The show also launched worldwide on Netflix before Christmas, and has found a strong fan base across the pond.
“It was only when myself and Louisa (who plays Orla McCool) went to New York for my birthday in January that we realised the impact it was having. We had people congratulating us and giving us free shots in bars in New York. It was so surreal.”
“But you have to take all that with a pinch of salt. I could be at an awards show one week but then the next I’m back home in Galway. Obviously it would be great if I worked forever, and I hope I do, but you can’t let it all get to you.”

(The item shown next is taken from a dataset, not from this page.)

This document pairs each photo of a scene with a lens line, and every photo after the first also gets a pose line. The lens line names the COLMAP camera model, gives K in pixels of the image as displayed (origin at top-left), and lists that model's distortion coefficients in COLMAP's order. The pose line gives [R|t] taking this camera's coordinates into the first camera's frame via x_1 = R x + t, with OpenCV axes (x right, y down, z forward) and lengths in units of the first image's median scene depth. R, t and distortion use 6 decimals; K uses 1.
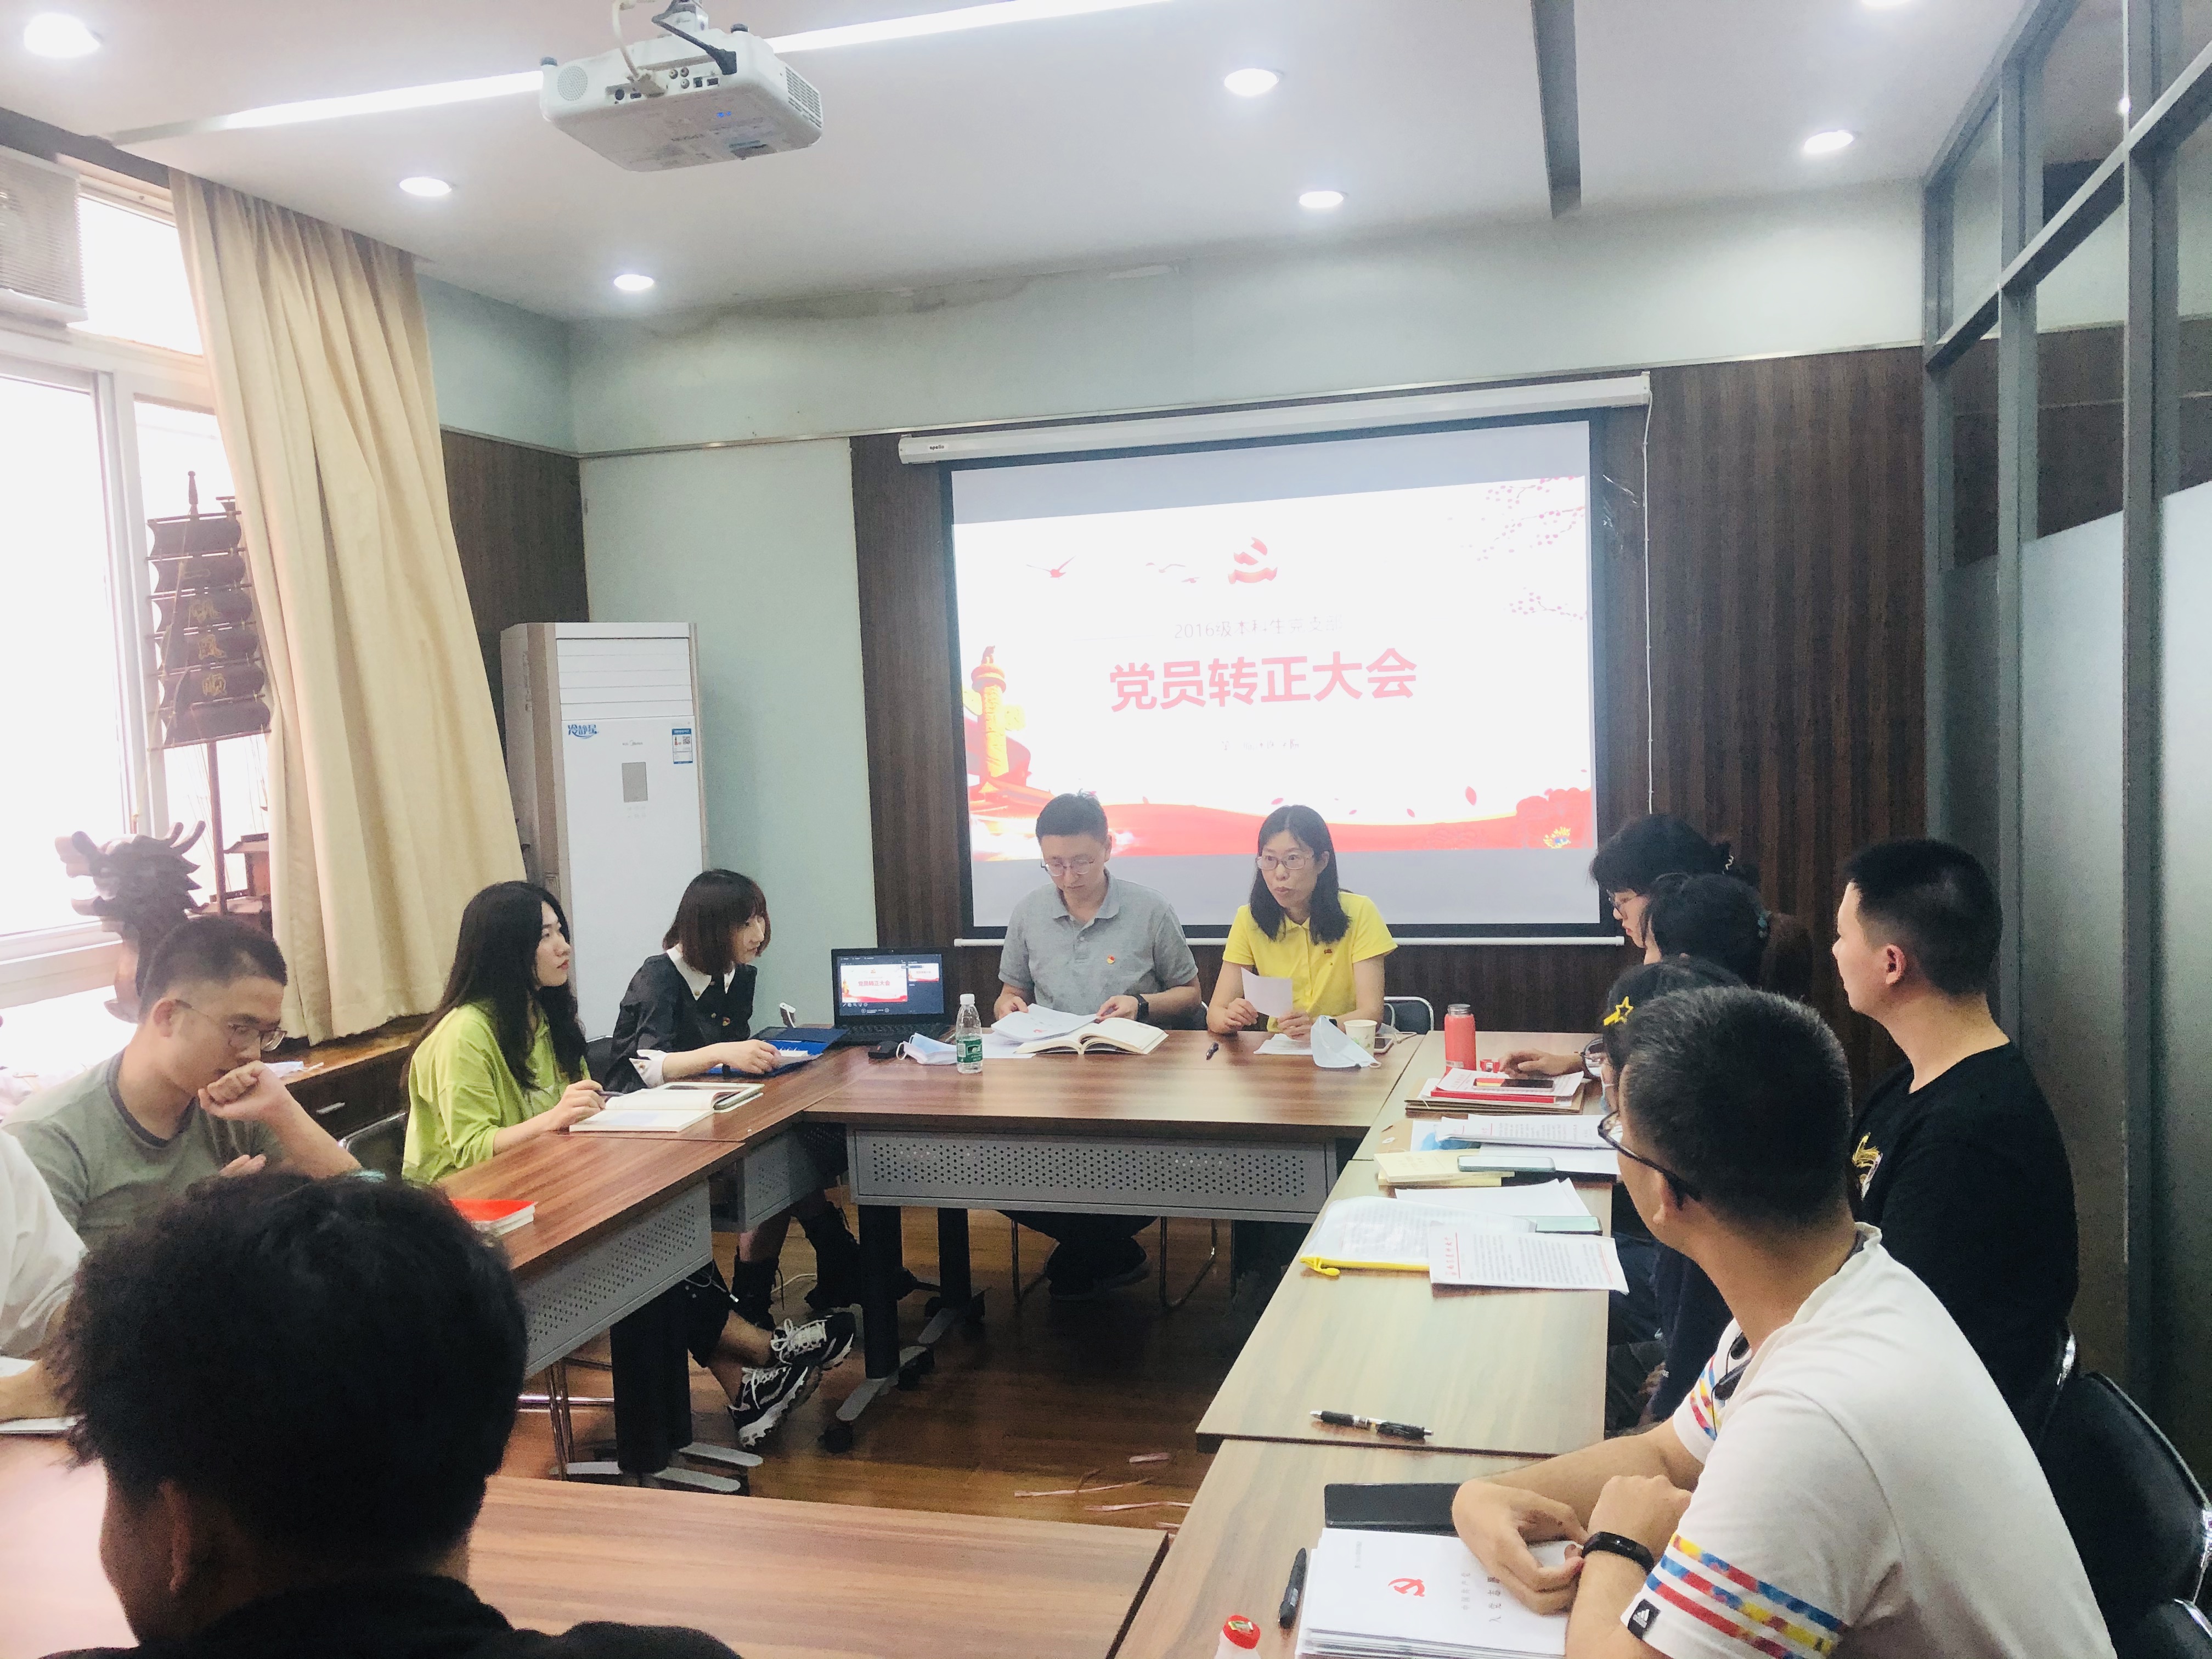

At the time of interview, the first episode of the second season has aired, in which Clare and the rest of the girls are on a retreat to create ‘Friends Beyond the Barricade’ with a nearby boys’ Protestant school. Those who have watched the episode will remember Clare having to abseil on a cliff in one scene, which Nicola was terrified about.
“People don’t realise how long it takes to make these scenes. We shoot to a really tight schedule so the days are long. I was up there for about seven hours, and the annoying part is that it looked much smaller on screen than it actually was! It was about 60 feet!”
That episode launched to a consolidated viewership number of 3.2 million, making it Channel 4’s biggest audience for a comedy series since 2007.
Beyond acting, Nicola has a strong presence on Twitter and is quite vocal about issues that she feels strongly about. Recently, she marched on Westminster with Siobhan McSweeney (Sister Michael) to highlight the issue of abortion in Northern Ireland. 26 other women joined them in delivering a 60,000-strong petition to Secretary of State Karen Bradley, symbolising the 28 women who travel from Northern Ireland to other parts of the UK for an abortion each week.
“My view on it is that the women in the north were really supportive of us during last year’s referendum, and it would be a real shame if we didn’t return that support now. It’s just not right that these women are being treated as criminals.”
The penultimate episode of Derry Girls season two airs tonight, 2 April, at 9:15pm on Channel 4.